Secrets Management with sops-nix

NixOS has a problem: the Nix store is world-readable. You can’t put secrets in your NixOS configuration because anyone on the system can read /nix/store. The solution is sops-nix, which encrypts secrets at rest in your Git repository using age keys derived from each host’s SSH key.

Each host in my fleet has its own age key. The .sops.yaml file maps which hosts can decrypt which secret files. Mitra’s secrets (the HSM PIN, backup credentials) are only decryptable by mitra’s age key. Kubernetes secrets are decryptable by the K3s nodes. At NixOS activation time, sops-nix decrypts the relevant secrets and writes them to /run/secrets/ with appropriate permissions.

The HSM PIN for OpenBao’s auto-unseal gets injected this way:

sops.templates."openbao-env" = {
  content = ''
    BAO_HSM_PIN=${config.sops.placeholder.openbao_hsm_pin}
  '';
  owner = "root";
  mode = "0400";
};

The PIN never appears in the Nix store, never appears in ps output, and only exists as an environment variable in OpenBao’s systemd unit. The HSM enforces its own PIN retry lockout, so even if someone got the PIN, they’d need physical access to the Nitrokey.

Operational Reality

It mostly just works. The 15-minute health check timer catches HSM hiccups (usually pcscd needing a restart after a USB blip) and auto-recovers. Backups run every 6 hours for OpenBao’s Raft snapshots and daily for Step CA’s database, both going to S3 via restic with 7-daily/4-weekly/12-monthly retention.

The main operational concern is the Nitrokey itself. If it dies, I need to re-initialize a new one with fresh keys, re-sign the intermediate from the offline root, and update the OpenBao unseal configuration. I keep a spare Nitrokey for this reason. The procedure is documented but I haven’t had to use it yet.

What It Cost

The software is entirely open-source. No licensing fees. No subscriptions. Compare this to HashiCorp Vault Enterprise (which you’d need for HSM auto-unseal in the proprietary version) or any commercial CA solution.

Was It Worth It

Absolutely. Not because running your own PKI on a Raspberry Pi is the most practical thing in the world — it’s not, and if you just need certs, Let’s Encrypt with a DNS challenge works fine for most people. It was worth it because I now understand PKI operationally in a way I never would have from just reading about it.

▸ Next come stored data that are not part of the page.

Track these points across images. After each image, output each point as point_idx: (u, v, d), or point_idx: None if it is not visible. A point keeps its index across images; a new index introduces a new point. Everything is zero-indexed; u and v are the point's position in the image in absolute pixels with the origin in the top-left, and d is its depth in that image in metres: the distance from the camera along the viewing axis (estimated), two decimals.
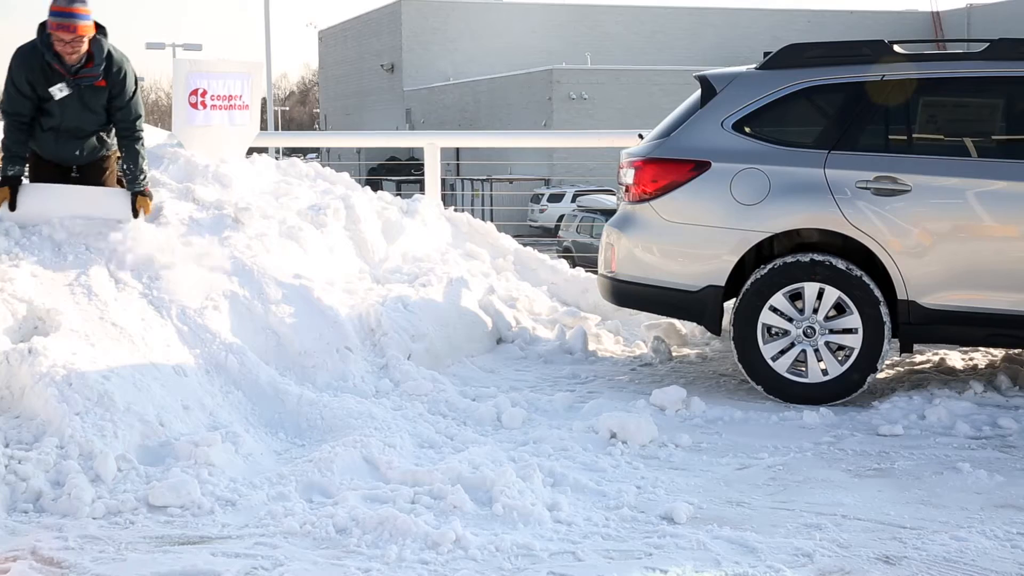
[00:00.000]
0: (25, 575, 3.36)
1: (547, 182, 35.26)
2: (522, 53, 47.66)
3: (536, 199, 33.38)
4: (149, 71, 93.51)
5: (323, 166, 8.15)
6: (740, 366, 5.62)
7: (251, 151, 7.81)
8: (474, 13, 49.20)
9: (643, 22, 50.89)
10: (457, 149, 33.89)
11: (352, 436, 4.53)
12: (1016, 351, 6.17)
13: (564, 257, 9.17)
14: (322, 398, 4.97)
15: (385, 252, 6.93)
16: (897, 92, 5.59)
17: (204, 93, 6.90)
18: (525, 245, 8.16)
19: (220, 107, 7.02)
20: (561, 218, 28.19)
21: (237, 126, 7.25)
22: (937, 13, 53.64)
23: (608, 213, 22.88)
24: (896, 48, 5.67)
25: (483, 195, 31.23)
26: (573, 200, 30.54)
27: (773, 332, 5.55)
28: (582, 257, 15.19)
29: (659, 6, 51.77)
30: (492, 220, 8.42)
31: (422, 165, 8.86)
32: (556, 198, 32.86)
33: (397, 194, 8.88)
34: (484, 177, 32.33)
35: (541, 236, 27.01)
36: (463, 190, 32.13)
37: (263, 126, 8.91)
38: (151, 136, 6.67)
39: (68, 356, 4.57)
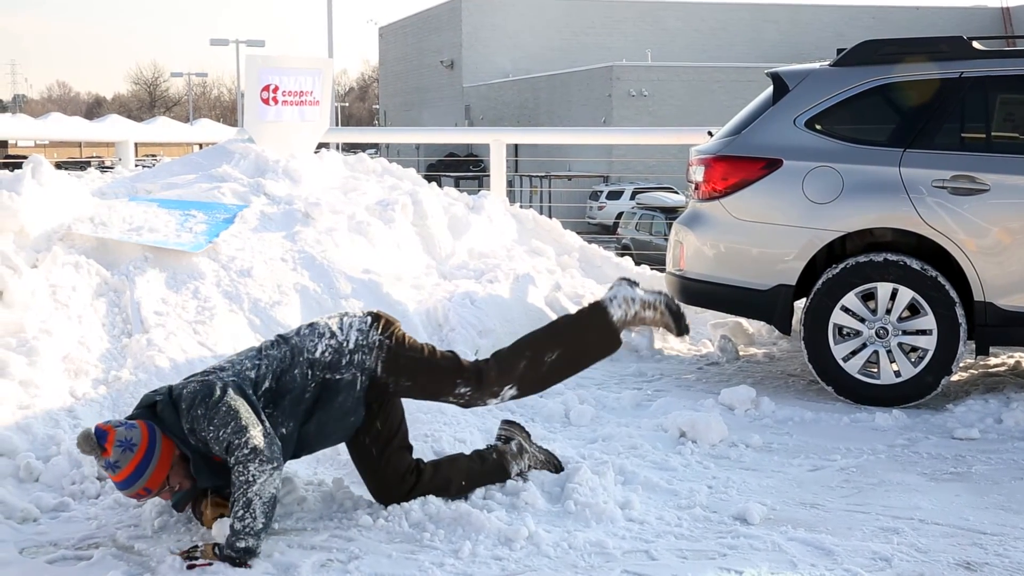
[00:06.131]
0: (106, 562, 3.42)
1: (606, 179, 35.14)
2: (582, 49, 47.59)
3: (595, 196, 33.26)
4: (212, 67, 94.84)
5: None
6: (810, 366, 5.55)
7: (317, 147, 7.89)
8: (533, 9, 49.17)
9: (704, 19, 50.52)
10: (516, 145, 33.96)
11: (422, 431, 4.56)
12: None
13: (622, 255, 9.14)
14: None
15: (452, 248, 6.96)
16: (975, 89, 5.48)
17: (276, 89, 6.99)
18: None
19: (291, 103, 7.11)
20: (620, 215, 28.07)
21: (307, 122, 7.33)
22: (1007, 8, 52.53)
23: (667, 211, 22.81)
24: (975, 44, 5.57)
25: (541, 191, 31.17)
26: (632, 197, 30.41)
27: (844, 332, 5.48)
28: (641, 255, 15.10)
29: (721, 2, 51.37)
30: (550, 217, 8.42)
31: (481, 161, 8.91)
32: (615, 195, 32.72)
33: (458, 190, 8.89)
34: (543, 174, 32.30)
35: (599, 233, 26.91)
36: (521, 186, 32.13)
37: None
38: (219, 131, 6.77)
39: (153, 351, 4.68)
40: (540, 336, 3.98)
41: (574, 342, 3.97)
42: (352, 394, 3.67)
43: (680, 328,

I understand why short-lived certificates matter. I understand what happens when a CA goes down. I understand the difference between a root that signs an intermediate and an intermediate that signs leaves, not as an abstract concept but as a thing I’ve debugged at 2 AM when a timer didn’t fire. I understand why HSMs exist and what they actually protect against.

If you run a homelab and you want to learn security infrastructure, build a CA. Use real tools, not toy scripts. Put the keys on hardware. Automate the renewal. Break it and fix it. That’s how you learn what enterprise teams are actually dealing with.